The prison uses strip searches and body scanners to find contraband. Kent Kroehler of the advocacy group Have a Heart asked if body scanners could be used to better advantage at the new correctional facility to reduce or eliminate strip searches. Body scanners don’t catch everything, Steberger said, and contraband is a safety risk: “I am not for moving away from strip searches occurring.”
Of the 10 incidents of drug contraband so far this year, six involved diversion from the prison’s Medication Assisted Treatment or MAT program for substance abuse. The prison continues to evaluate its MAT protocols, Shiffer said, but declined to elaborate.
Officials have previously said that MAT participants are handcuffed to prevent diversion. Advocate and researcher Gail Groves Scott has criticized the practice and called on the prison to discontinue it.
The hope is that as MAT expands, there will be less drug diversion, Shiffer said, because inmates will be able to enroll in the program legally. That’s what other facilities say they’ve seen, Steberger said.
Staffing and overtime
As of June 30, the prison employed 195 correctional officers, 85% of its allotted complement of 229 and up by 19 from its post-pandemic low of 176 in 2021.
On balance, “we’re in a good place” with staffing, Deputy Warden Miguel Castro said. That said, while overtime decreased in 2022 and 2023, it’s likely to be up in 2024.

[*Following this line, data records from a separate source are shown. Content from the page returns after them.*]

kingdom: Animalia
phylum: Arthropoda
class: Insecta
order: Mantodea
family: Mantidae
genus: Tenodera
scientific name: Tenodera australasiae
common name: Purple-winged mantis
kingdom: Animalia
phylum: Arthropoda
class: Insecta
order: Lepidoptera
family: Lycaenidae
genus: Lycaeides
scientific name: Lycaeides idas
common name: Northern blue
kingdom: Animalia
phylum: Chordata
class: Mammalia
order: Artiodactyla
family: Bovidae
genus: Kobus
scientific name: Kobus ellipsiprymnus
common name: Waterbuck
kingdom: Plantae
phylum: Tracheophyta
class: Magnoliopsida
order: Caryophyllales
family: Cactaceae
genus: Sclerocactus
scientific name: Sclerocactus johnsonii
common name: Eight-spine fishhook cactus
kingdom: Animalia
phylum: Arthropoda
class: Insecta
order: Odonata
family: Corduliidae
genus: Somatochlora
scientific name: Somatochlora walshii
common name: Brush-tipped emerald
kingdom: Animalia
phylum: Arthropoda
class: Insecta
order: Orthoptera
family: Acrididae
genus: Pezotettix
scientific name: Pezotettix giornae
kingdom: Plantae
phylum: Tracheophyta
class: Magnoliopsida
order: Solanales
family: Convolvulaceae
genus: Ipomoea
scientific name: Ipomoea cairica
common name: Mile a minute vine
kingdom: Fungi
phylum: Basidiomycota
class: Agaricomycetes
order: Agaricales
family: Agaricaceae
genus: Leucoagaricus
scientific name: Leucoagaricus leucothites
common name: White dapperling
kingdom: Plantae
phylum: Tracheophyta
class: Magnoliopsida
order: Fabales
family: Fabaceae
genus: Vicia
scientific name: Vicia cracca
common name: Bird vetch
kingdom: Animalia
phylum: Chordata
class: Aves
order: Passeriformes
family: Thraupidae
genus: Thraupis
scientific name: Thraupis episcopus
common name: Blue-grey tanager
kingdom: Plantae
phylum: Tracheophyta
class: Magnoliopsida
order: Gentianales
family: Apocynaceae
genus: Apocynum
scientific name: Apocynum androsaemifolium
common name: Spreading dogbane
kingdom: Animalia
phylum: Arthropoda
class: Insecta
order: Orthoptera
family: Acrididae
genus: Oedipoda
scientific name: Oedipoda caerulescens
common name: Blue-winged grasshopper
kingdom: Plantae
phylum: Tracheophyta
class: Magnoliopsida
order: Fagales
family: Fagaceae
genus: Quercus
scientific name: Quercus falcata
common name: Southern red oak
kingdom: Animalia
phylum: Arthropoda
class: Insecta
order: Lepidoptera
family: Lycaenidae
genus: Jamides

That’s due to the medical needs of the prison population: Officers are making more “med runs” and serving more shifts guarding inmates admitted to the hospital.
This is another issue on which the move to the new correctional facility should help, Steberger said. It’s to have a fully equipped clinic and its own pharmacy, allowing far more medical care to be provided in-house.
Recidivism
The prison’s New Beginnings program, which prepares participants for post-release life, is seeing consistent enrollment, with 80 graduates in 2023 and nearly 40 through the first half of 2024.
At the three-year mark, recidivism rates for graduates rise to around 65%, about the same as Pennsylvania’s statewide average. Asked if more support for reentrants could help, Steberger answered emphatically that yes, it could.
Her team is doing as much or more to help reentrants succeed than any comparable facility, she said, “but I need community resources. … Others have to raise their hand and want to help out, too.”